The production is pretty big and commercial. Not to the extremes of Ten, but a tasteful variation on that style. Lots of echo, big choruses, and songs that went down easy on the first listen. It’s a much more satisfying blueprint of the kind of records they make today. The two big rockers (Brain of J, DTE) were lesser versions of the type of thing the band did so easily on Vitalogy. The two chest-beating anthems (Faithfull, In Hiding) were lesser versions of the Ten era. The two quasi-experimental numbers (Pilate, Push Me, Pull Me) harkened to the weirder moments of No Code/Vitalogy, but should have been left on the cutting-room floor. Wishlist was a meandering track that collapsed under the weight of Vedder’s worst lyrics to date. Low Light was pleasant but forgettable. All Those Yesterdays and MFC are the two songs that sounded somewhat fresh but they weren’t centerpiece material. Which leaves us with the album’s fatal flaw: Given to Fly.
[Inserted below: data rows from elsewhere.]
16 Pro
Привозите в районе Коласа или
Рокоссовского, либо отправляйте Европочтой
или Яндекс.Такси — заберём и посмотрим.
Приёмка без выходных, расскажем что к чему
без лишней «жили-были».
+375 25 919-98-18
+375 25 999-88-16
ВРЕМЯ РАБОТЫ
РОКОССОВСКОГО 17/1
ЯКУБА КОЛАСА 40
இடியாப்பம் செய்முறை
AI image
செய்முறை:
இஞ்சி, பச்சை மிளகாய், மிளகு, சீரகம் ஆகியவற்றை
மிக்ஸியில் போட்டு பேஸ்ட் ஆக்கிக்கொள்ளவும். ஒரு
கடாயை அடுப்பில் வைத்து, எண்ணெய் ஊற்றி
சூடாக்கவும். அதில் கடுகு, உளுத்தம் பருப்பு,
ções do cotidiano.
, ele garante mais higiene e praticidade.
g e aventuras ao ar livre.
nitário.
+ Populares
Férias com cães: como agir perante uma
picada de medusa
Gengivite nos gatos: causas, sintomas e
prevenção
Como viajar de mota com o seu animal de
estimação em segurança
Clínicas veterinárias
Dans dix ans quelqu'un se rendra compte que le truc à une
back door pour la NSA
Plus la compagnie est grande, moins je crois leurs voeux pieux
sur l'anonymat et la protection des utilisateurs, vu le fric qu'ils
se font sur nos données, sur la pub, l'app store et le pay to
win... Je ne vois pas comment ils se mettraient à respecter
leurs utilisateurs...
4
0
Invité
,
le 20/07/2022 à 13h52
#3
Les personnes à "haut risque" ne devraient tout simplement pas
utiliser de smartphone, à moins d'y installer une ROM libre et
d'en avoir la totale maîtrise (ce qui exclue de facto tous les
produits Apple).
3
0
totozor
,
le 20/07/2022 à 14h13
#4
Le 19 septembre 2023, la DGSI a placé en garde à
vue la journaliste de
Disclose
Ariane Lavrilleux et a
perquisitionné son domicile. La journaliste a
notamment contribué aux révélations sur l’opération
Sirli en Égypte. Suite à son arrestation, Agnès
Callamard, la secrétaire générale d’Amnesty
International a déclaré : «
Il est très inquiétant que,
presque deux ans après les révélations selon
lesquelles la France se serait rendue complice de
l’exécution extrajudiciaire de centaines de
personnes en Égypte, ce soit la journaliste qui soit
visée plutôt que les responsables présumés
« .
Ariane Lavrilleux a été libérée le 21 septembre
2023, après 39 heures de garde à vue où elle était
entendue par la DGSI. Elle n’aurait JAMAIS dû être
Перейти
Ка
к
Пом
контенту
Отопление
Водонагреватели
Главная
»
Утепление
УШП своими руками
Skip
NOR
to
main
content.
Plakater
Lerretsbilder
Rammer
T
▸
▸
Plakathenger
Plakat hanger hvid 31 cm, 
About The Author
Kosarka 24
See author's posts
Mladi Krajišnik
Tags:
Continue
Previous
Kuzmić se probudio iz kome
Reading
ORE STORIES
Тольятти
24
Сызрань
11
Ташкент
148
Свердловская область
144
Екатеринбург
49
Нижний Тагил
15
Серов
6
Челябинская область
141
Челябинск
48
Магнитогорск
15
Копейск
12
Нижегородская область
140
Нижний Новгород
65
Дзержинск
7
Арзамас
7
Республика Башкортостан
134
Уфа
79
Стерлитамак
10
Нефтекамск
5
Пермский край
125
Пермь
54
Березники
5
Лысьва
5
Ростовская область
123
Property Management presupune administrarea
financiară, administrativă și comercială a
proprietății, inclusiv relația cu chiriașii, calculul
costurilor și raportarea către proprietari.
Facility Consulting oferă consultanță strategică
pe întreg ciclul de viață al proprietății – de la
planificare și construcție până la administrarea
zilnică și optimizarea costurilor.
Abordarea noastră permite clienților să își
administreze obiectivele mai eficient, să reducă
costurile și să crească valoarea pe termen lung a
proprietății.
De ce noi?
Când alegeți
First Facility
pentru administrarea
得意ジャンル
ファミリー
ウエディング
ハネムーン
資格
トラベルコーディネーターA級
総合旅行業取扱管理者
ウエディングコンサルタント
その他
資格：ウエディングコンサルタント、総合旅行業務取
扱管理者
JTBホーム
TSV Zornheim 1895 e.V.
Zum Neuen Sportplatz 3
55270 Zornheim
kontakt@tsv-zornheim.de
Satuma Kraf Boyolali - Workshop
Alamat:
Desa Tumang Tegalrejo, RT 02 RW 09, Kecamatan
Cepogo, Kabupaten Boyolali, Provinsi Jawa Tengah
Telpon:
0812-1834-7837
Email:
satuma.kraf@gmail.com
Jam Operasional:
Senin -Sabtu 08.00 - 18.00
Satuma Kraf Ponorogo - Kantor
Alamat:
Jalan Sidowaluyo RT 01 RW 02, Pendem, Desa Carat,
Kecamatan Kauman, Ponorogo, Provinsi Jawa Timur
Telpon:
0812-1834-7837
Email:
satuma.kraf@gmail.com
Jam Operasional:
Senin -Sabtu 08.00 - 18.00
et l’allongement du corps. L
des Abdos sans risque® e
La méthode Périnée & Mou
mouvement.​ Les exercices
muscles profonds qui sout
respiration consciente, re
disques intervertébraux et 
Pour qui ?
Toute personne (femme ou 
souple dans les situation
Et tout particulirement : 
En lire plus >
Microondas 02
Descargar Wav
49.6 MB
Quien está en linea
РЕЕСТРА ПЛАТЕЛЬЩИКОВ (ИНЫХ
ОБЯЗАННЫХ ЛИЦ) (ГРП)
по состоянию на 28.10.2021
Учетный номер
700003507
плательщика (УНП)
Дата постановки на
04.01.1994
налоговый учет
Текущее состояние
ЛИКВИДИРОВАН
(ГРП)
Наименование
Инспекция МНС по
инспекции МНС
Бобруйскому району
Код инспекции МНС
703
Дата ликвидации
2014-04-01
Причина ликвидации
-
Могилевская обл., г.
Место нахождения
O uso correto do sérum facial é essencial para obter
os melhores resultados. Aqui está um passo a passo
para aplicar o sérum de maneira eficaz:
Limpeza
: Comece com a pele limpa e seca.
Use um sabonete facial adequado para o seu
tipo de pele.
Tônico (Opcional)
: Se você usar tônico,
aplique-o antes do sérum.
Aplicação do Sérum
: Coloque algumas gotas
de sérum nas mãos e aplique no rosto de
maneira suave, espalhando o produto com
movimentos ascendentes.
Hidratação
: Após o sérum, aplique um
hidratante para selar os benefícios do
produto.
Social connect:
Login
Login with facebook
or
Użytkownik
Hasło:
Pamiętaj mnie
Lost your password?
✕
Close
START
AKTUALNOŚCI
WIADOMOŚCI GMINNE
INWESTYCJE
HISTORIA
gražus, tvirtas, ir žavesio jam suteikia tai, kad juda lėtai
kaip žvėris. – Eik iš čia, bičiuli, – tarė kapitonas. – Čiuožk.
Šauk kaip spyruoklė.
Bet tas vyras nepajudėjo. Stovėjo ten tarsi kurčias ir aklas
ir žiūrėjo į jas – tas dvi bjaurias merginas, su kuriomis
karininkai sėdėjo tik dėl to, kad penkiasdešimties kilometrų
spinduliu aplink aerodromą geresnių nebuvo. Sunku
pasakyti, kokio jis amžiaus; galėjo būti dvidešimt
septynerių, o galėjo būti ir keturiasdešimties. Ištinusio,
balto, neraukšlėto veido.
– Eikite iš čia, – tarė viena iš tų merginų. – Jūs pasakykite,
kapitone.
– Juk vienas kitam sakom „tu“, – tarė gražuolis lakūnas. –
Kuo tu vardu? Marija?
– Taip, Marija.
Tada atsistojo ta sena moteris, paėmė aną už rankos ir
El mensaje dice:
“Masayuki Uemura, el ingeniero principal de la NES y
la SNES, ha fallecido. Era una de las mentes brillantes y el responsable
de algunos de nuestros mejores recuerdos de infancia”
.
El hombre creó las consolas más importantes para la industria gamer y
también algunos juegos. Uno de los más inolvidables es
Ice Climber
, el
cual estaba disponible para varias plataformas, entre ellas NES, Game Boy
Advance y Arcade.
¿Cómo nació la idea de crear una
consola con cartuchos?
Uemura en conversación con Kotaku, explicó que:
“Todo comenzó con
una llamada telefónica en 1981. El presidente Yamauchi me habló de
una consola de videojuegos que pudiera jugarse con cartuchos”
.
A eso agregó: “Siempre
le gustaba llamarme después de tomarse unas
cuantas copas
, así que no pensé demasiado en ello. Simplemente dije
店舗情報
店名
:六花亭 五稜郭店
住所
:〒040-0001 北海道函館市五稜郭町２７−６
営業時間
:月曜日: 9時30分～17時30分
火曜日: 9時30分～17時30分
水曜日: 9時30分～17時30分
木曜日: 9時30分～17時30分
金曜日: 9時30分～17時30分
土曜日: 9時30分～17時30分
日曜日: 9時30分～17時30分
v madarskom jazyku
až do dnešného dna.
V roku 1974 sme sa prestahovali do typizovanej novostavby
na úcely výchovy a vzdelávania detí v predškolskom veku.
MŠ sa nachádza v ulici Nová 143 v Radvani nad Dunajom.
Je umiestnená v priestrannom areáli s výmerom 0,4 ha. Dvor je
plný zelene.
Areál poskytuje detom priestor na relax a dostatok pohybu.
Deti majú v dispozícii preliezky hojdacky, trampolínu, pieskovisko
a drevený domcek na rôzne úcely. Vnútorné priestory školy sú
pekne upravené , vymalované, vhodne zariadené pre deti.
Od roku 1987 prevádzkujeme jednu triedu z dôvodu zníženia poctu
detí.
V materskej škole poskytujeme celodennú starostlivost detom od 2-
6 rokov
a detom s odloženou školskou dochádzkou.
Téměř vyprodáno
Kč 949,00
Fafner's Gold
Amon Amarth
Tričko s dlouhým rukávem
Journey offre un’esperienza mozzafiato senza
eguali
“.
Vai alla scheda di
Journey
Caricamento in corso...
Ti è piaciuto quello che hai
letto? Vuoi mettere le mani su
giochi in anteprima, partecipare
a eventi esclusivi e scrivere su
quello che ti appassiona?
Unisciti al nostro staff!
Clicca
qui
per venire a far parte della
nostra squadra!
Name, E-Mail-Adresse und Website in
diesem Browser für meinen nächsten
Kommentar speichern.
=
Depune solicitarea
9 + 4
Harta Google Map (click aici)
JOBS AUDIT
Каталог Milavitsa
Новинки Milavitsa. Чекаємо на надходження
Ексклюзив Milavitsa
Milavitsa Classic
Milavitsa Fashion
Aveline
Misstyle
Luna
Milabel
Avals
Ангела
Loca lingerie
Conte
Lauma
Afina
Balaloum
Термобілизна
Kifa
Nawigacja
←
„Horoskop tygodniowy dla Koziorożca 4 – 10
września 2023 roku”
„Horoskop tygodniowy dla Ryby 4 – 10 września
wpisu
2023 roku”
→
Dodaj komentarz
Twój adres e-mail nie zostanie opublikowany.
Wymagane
When your leadoff single is a blatant Zeppelin ripoff, folks, you’ve run out of ideas. I know people like this song, and it’s an okay live number (and better be because they play it at basically every show), but it’s the sound of a band that’s run out of creative gas. And ultimately that’s the fatal flaw of the album. There’s really nothing new here. It’s the sound of a band retreating. After three albums that doggedly pushed in new directions, even when that meant alienating fans, PJ blinked.